A Case of Severe Failure to Thrive

The newborn appeared to be gaining weight at his two-week well-child visit, but at 9-weeks had lost 2700 grams, and was now below his birth weight. Also, the infant's mother reported that he was often spitting up after feeds. The mother had switched from breastfeeding in the hospital nursery to one formula and then another at home, which may have played a role, the family's pediatrician said. Suspecting a reflux disorder, he recommended the mother add cereal to thicken the formula. But still the weight loss persisted, prompting the pediatrician to refer the patient to Hopkins Children’s ED for an evaluation.

In the ED the mother reported that the child had not experienced fever or lethargy, runny nose, cough, or difficulty breathing. There were no reports of cyanosis, diaphoresis or profuse sweating, foul-smelling urine, rashes or skin lesions.

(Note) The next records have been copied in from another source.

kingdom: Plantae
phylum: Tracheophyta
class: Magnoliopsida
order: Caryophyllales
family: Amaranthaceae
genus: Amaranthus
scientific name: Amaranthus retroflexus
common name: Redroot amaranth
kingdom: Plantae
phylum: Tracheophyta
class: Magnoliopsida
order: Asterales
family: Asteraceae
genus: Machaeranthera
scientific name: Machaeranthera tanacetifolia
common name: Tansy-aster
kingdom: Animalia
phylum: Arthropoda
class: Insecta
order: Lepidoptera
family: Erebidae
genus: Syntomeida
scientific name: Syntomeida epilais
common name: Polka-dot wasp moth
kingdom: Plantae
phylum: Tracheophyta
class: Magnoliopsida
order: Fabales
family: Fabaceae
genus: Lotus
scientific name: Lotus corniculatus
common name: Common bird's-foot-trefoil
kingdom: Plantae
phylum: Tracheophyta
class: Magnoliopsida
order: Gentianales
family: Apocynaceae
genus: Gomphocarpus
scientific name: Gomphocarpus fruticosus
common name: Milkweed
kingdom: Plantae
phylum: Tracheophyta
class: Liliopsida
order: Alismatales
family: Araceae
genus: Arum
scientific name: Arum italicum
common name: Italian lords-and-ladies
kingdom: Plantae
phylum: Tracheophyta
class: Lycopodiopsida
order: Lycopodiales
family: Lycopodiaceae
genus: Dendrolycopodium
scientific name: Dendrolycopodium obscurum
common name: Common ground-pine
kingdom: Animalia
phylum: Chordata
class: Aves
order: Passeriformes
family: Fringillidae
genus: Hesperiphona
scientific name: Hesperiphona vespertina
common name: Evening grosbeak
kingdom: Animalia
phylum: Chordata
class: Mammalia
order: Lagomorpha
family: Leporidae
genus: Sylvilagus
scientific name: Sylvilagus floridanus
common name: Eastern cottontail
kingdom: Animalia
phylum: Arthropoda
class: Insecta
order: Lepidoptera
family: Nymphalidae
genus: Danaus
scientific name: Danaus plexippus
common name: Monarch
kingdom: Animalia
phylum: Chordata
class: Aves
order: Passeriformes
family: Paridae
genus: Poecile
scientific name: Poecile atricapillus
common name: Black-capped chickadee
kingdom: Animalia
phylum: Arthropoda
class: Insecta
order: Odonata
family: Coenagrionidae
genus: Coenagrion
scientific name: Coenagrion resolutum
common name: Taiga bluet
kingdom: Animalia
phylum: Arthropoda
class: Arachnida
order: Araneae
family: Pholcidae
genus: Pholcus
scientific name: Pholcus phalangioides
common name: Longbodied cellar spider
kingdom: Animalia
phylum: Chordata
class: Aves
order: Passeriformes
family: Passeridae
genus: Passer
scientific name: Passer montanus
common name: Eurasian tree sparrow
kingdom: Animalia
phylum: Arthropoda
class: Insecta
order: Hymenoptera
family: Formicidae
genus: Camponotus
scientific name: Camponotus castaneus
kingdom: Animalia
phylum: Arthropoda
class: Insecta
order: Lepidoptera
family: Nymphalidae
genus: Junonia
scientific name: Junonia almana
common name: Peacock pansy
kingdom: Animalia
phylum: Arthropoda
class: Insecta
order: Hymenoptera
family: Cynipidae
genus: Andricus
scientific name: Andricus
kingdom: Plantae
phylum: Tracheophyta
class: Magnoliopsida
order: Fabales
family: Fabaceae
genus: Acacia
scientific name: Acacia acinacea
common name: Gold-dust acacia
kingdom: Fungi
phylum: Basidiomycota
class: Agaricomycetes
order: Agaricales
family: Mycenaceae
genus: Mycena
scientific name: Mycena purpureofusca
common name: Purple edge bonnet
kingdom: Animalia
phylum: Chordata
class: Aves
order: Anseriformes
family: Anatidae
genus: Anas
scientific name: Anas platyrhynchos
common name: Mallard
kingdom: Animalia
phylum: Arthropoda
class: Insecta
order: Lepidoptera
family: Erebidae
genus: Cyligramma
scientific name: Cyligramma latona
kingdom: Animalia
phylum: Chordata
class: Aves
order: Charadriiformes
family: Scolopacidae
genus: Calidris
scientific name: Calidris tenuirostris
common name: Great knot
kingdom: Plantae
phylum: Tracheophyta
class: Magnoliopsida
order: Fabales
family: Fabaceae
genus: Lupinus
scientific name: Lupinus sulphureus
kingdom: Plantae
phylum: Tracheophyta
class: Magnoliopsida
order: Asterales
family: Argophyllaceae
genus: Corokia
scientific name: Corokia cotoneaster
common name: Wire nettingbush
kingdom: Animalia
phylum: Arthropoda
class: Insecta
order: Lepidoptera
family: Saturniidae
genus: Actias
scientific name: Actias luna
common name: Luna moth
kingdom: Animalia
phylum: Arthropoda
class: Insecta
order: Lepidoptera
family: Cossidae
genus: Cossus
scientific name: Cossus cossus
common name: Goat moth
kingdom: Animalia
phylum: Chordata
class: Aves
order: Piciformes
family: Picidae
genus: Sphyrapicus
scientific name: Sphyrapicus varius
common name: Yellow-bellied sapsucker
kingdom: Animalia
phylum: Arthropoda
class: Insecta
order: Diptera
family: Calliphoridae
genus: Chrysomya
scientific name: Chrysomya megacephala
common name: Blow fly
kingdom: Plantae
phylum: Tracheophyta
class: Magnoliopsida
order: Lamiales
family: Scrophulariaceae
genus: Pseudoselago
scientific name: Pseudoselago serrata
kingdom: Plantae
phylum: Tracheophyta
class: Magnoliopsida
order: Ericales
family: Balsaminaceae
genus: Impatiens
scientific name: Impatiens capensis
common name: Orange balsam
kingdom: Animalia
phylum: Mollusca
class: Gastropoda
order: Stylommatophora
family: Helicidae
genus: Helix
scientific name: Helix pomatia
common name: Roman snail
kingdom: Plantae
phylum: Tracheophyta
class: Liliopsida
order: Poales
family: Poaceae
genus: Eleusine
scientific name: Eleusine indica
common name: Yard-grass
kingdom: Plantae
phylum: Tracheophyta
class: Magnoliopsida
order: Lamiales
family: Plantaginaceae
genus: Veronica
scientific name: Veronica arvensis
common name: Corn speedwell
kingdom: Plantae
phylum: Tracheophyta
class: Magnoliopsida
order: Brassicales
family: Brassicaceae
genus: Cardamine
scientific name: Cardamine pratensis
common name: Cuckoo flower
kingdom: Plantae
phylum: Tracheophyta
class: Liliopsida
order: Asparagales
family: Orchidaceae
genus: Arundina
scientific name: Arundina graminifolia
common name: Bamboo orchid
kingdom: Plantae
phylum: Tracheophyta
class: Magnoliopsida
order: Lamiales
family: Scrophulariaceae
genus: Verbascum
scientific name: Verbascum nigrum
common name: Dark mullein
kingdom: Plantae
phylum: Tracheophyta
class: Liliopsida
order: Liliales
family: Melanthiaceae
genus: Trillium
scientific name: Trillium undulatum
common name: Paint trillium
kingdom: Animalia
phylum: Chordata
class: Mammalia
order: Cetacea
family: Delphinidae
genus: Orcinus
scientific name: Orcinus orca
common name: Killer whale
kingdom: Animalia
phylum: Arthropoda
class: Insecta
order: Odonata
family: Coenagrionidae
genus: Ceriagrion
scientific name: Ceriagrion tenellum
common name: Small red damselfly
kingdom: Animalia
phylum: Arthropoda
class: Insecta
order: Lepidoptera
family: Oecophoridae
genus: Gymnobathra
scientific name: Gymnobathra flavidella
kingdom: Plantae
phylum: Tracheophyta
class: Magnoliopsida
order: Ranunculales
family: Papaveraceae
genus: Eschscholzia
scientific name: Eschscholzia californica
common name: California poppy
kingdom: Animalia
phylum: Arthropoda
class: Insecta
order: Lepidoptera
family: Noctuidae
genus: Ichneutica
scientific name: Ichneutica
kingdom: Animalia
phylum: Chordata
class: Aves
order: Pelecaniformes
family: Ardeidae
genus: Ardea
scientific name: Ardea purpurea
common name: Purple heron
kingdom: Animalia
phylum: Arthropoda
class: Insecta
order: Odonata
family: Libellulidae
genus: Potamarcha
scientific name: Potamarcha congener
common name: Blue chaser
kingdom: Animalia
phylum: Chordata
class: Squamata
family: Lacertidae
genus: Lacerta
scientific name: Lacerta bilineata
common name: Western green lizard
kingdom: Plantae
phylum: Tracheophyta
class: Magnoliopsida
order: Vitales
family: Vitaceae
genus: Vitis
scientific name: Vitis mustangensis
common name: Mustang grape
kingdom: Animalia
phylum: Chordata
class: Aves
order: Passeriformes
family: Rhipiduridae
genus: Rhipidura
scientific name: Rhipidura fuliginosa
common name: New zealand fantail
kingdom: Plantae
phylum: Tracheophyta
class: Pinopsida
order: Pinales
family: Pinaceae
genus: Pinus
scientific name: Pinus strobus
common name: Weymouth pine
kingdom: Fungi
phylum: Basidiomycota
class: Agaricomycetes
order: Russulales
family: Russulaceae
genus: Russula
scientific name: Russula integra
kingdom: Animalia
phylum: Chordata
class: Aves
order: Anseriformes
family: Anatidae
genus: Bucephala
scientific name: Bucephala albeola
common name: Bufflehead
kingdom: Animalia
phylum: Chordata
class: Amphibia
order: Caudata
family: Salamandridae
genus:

His history included no acute illnesses or trauma, hospitalizations or surgeries, and no early or unexplained death in the family. On exam his heart rate was normal. He was, pediatric resident Susan Davidson said, “behaving in a normal way for a baby of his age.”

But the most impressive finding, she added, was the folds of skin hanging off his lower extremities: “He reminded me of a child from a third-world country suffering famine.”

The child’s appearance and severe failure to thrive pushed Davidson and the team to look for possible metabolic abnormalities. The results of laboratory studies were striking: the baby had profound hypochloremia, with a chloride level nearly half that of normal, and severe alkalosis, with a bicarbonate level more than double the normal level. He also had severe hyponatremia, or low sodium levels, and hypokalemia, or low postassium.

“This baby had a profound hypochloremic metabolic alkalosis,” said pediatric nephrology fellow Erum Hartung. “The severity of the electrolyte abnormalities made us wonder if there was anything else going on.”

But what? In working up differential diagnoses of metabolic alkalosis, Hartung said, think first of gastrointestinal hydrogen loss due to vomiting. Although this baby was spitting up with every feed, according to his mother, he improved slightly with the change in formula. Another potential cause could be excessive loss of chloride in sweat, a sign of cystic fibrosis (CF). But this baby's newborn screening test for CF was normal. Intake of excessive amount of alkali, such as baking soda, can also cause metabolic alkalosis if the kidneys are unable to excrete the excess bicarbonate. Metabolic alkalosis can also occur if there is hydrogen loss from the kidneys, either due to medications such as loop or thiazides diuretics, or due to genetic metabolic disorders such as Bartter’s or Gitelman’s syndrome. These two rare autosomal recessive disorders are caused by defects in ion channels in the kidney, and cause hypochloremic metabolic alkalosis. However, they also tend to show high urine chloride, which did not appear in this baby.

Searching for a possible kidney problem, the team ordered a renal ultrasound. Serendipitously, this uncovered the true cause of the child’s weight loss and vomiting. The kidneys and bladder were normal, but something else on the screen was not – the pylorus, a canal that connects the stomach to the duodenum. In this child the ring-size muscle in the pylorus had enlarged to the point where food could not empty out of the stomach.

“Thus, the diagnosis, pyloric stenosis, was made,” said Davidson.

Also known as gastric outlet obstruction, hypertrophic pyloric stenosis is fairly common, affecting about three out of 1000 births in the United States. The condition is about four times more likely to occur in firstborn male infants, has been shown to run in families, and occurs more commonly in Caucasian infants. Most affected infants are usually between 2-weeks and 2-months-of-age, with symptoms usually appearing during or after the third week of life. The hallmark sign of the disorder is projectile vomiting, which the mother described as spitting up.

"I think this is a lesson in how history is everything," said Hartung. "If we had known the extent of vomiting, the diagnosis wouldn't have been such a mystery."

Another hallmark sign is a hard, olive-size tumor in the pylorus, palpable in the right upper quadrant on exam.

First fully described more than a century ago by Danish pediatrician Harald Hirschsprung, pyloric stenosis was medically managed with little success until 1911, when Conrad Ramstedt described success with pyloromyotomy, in which surgeons make an incision along the pylorus muscle to relax the canal and allow food to pass. Today, this operation is still the standard of care, though pediatric surgeons often use a minimally invasive endoscopic approach to reduce scarring.

“Most surgeons have adopted the minimally-invasive procedure for better cosmesis,” said pediatric surgery fellow Stefan Scholz. “There is an extremely low mortality. No one should die of this today.”